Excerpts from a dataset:
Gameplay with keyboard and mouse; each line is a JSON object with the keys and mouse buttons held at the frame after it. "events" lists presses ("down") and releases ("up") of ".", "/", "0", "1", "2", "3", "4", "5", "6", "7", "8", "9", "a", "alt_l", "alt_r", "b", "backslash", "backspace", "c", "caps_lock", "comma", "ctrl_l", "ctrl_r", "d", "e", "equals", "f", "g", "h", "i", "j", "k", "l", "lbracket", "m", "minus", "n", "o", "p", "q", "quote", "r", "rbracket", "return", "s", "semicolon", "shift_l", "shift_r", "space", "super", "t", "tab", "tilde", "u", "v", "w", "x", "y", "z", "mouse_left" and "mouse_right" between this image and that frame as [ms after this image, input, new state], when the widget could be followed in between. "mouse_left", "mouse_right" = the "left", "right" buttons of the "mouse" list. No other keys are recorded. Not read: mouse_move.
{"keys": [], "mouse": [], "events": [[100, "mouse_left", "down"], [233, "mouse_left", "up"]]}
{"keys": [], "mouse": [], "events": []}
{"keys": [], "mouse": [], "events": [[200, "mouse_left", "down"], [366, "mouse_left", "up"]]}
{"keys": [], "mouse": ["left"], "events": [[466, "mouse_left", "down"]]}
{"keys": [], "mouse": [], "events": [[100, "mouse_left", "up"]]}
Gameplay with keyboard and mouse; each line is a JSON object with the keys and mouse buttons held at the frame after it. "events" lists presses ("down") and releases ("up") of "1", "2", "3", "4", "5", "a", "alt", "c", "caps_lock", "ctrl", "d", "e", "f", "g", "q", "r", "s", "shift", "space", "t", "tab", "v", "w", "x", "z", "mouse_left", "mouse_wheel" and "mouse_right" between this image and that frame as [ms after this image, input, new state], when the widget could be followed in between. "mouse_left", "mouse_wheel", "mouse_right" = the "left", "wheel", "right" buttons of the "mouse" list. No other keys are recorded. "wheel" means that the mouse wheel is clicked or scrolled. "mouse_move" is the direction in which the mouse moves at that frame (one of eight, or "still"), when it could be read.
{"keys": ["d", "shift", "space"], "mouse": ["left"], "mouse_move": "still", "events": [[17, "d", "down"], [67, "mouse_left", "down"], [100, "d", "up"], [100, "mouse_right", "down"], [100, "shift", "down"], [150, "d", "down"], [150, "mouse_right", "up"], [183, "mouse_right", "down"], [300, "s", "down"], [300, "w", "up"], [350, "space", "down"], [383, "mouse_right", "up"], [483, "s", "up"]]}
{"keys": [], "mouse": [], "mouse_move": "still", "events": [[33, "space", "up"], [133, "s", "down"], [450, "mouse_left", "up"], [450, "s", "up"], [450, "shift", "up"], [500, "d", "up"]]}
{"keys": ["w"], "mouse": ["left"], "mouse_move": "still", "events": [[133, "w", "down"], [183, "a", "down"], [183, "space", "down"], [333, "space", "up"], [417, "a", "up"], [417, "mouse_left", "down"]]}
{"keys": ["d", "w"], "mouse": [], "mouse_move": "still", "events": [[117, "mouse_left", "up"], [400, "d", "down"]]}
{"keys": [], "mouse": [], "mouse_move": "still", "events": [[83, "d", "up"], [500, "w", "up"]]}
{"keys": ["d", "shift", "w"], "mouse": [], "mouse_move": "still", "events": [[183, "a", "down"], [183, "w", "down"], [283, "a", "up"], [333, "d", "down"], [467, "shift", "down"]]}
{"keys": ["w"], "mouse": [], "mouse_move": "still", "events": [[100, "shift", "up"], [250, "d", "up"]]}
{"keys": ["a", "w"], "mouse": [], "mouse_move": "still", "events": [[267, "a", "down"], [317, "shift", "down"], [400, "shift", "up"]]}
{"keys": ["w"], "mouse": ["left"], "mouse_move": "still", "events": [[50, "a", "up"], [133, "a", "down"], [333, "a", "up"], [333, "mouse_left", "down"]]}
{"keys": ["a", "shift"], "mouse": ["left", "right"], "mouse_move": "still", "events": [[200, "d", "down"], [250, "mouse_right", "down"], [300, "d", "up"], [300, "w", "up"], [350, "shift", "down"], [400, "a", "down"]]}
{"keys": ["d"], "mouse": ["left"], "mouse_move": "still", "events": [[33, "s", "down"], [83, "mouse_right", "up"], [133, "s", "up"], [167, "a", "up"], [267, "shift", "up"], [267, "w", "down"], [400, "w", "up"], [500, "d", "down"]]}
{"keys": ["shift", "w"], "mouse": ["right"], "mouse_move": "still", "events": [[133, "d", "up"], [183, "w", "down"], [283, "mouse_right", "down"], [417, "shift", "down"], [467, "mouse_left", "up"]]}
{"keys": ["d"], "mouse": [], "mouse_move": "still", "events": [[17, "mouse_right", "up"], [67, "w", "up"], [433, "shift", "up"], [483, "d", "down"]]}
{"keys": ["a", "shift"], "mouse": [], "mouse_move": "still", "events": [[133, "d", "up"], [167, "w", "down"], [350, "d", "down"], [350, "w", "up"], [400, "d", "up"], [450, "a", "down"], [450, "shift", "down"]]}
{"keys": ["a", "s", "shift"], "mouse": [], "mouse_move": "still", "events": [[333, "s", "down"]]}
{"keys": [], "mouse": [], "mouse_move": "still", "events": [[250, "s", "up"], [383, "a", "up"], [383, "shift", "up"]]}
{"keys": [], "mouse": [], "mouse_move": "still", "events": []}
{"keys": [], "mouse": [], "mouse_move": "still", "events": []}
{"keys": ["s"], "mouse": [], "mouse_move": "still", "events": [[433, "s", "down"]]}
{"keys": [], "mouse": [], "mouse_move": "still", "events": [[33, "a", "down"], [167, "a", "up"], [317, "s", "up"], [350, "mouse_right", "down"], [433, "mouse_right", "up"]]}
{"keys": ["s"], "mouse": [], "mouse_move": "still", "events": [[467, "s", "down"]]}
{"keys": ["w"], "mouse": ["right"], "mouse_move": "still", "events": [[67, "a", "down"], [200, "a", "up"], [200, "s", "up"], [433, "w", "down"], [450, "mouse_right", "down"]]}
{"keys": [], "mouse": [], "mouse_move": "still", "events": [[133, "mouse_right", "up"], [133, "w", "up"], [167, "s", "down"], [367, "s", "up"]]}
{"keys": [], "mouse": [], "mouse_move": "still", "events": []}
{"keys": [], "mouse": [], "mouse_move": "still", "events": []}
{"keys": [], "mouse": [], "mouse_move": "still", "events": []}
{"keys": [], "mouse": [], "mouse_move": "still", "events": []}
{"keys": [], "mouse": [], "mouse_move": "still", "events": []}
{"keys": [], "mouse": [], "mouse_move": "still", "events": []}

**What the task requires**. The exact wording of every entry above should be written out again.

**Exercise output**.
Gameplay with keyboard and mouse; each line is a JSON object with the keys and mouse buttons held at the frame after it. "events" lists presses ("down") and releases ("up") of ".", "/", "0", "1", "2", "3", "4", "5", "6", "7", "8", "9", "a", "alt_l", "alt_r", "b", "backslash", "backspace", "c", "caps_lock", "comma", "ctrl_l", "ctrl_r", "d", "e", "equals", "f", "g", "h", "i", "j", "k", "l", "lbracket", "m", "minus", "n", "o", "p", "q", "quote", "r", "rbracket", "return", "s", "semicolon", "shift_l", "shift_r", "space", "super", "t", "tab", "tilde", "u", "v", "w", "x", "y", "z", "mouse_left" and "mouse_right" between this image and that frame as [ms after this image, input, new state], when the widget could be followed in between. "mouse_left", "mouse_right" = the "left", "right" buttons of the "mouse" list. No other keys are recorded. Not read: mouse_move.
{"keys": [], "mouse": [], "events": [[100, "mouse_left", "down"], [233, "mouse_left", "up"]]}
{"keys": [], "mouse": [], "events": []}
{"keys": [], "mouse": [], "events": [[200, "mouse_left", "down"], [366, "mouse_left", "up"]]}
{"keys": [], "mouse": ["left"], "events": [[466, "mouse_left", "down"]]}
{"keys": [], "mouse": [], "events": [[100, "mouse_left", "up"]]}
Gameplay with keyboard and mouse; each line is a JSON object with the keys and mouse buttons held at the frame after it. "events" lists presses ("down") and releases ("up") of "1", "2", "3", "4", "5", "a", "alt", "c", "caps_lock", "ctrl", "d", "e", "f", "g", "q", "r", "s", "shift", "space", "t", "tab", "v", "w", "x", "z", "mouse_left", "mouse_wheel" and "mouse_right" between this image and that frame as [ms after this image, input, new state], when the widget could be followed in between. "mouse_left", "mouse_wheel", "mouse_right" = the "left", "wheel", "right" buttons of the "mouse" list. No other keys are recorded. "wheel" means that the mouse wheel is clicked or scrolled. "mouse_move" is the direction in which the mouse moves at that frame (one of eight, or "still"), when it could be read.
{"keys": ["d", "shift", "space"], "mouse": ["left"], "mouse_move": "still", "events": [[17, "d", "down"], [67, "mouse_left", "down"], [100, "d", "up"], [100, "mouse_right", "down"], [100, "shift", "down"], [150, "d", "down"], [150, "mouse_right", "up"], [183, "mouse_right", "down"], [300, "s", "down"], [300, "w", "up"], [350, "space", "down"], [383, "mouse_right", "up"], [483, "s", "up"]]}
{"keys": [], "mouse": [], "mouse_move": "still", "events": [[33, "space", "up"], [133, "s", "down"], [450, "mouse_left", "up"], [450, "s", "up"], [450, "shift", "up"], [500, "d", "up"]]}
{"keys": ["w"], "mouse": ["left"], "mouse_move": "still", "events": [[133, "w", "down"], [183, "a", "down"], [183, "space", "down"], [333, "space", "up"], [417, "a", "up"], [417, "mouse_left", "down"]]}
{"keys": ["d", "w"], "mouse": [], "mouse_move": "still", "events": [[117, "mouse_left", "up"], [400, "d", "down"]]}
{"keys": [], "mouse": [], "mouse_move": "still", "events": [[83, "d", "up"], [500, "w", "up"]]}
{"keys": ["d", "shift", "w"], "mouse": [], "mouse_move": "still", "events": [[183, "a", "down"], [183, "w", "down"], [283, "a", "up"], [333, "d", "down"], [467, "shift", "down"]]}
{"keys": ["w"], "mouse": [], "mouse_move": "still", "events": [[100, "shift", "up"], [250, "d", "up"]]}
{"keys": ["a", "w"], "mouse": [], "mouse_move": "still", "events": [[267, "a", "down"], [317, "shift", "down"], [400, "shift", "up"]]}
{"keys": ["w"], "mouse": ["left"], "mouse_move": "still", "events": [[50, "a", "up"], [133, "a", "down"], [333, "a", "up"], [333, "mouse_left", "down"]]}
{"keys": ["a", "shift"], "mouse": ["left", "right"], "mouse_move": "still", "events": [[200, "d", "down"], [250, "mouse_right", "down"], [300, "d", "up"], [300, "w", "up"], [350, "shift", "down"], [400, "a", "down"]]}
{"keys": ["d"], "mouse": ["left"], "mouse_move": "still", "events": [[33, "s", "down"], [83, "mouse_right", "up"], [133, "s", "up"], [167, "a", "up"], [267, "shift", "up"], [267, "w", "down"], [400, "w", "up"], [500, "d", "down"]]}
{"keys": ["shift", "w"], "mouse": ["right"], "mouse_move": "still", "events": [[133, "d", "up"], [183, "w", "down"], [283, "mouse_right", "down"], [417, "shift", "down"], [467, "mouse_left", "up"]]}
{"keys": ["d"], "mouse": [], "mouse_move": "still", "events": [[17, "mouse_right", "up"], [67, "w", "up"], [433, "shift", "up"], [483, "d", "down"]]}
{"keys": ["a", "shift"], "mouse": [], "mouse_move": "still", "events": [[133, "d", "up"], [167, "w", "down"], [350, "d", "down"], [350, "w", "up"], [400, "d", "up"], [450, "a", "down"], [450, "shift", "down"]]}
{"keys": ["a", "s", "shift"], "mouse": [], "mouse_move": "still", "events": [[333, "s", "down"]]}
{"keys": [], "mouse": [], "mouse_move": "still", "events": [[250, "s", "up"], [383, "a", "up"], [383, "shift", "up"]]}
{"keys": [], "mouse": [], "mouse_move": "still", "events": []}
{"keys": [], "mouse": [], "mouse_move": "still", "events": []}
{"keys": ["s"], "mouse": [], "mouse_move": "still", "events": [[433, "s", "down"]]}
{"keys": [], "mouse": [], "mouse_move": "still", "events": [[33, "a", "down"], [167, "a", "up"], [317, "s", "up"], [350, "mouse_right", "down"], [433, "mouse_right", "up"]]}
{"keys": ["s"], "mouse": [], "mouse_move": "still", "events": [[467, "s", "down"]]}
{"keys": ["w"], "mouse": ["right"], "mouse_move": "still", "events": [[67, "a", "down"], [200, "a", "up"], [200, "s", "up"], [433, "w", "down"], [450, "mouse_right", "down"]]}
{"keys": [], "mouse": [], "mouse_move": "still", "events": [[133, "mouse_right", "up"], [133, "w", "up"], [167, "s", "down"], [367, "s", "up"]]}
{"keys": [], "mouse": [], "mouse_move": "still", "events": []}
{"keys": [], "mouse": [], "mouse_move": "still", "events": []}
{"keys": [], "mouse": [], "mouse_move": "still", "events": []}
{"keys": [], "mouse": [], "mouse_move": "still", "events": []}
{"keys": [], "mouse": [], "mouse_move": "still", "events": []}
{"keys": [], "mouse": [], "mouse_move": "still", "events": []}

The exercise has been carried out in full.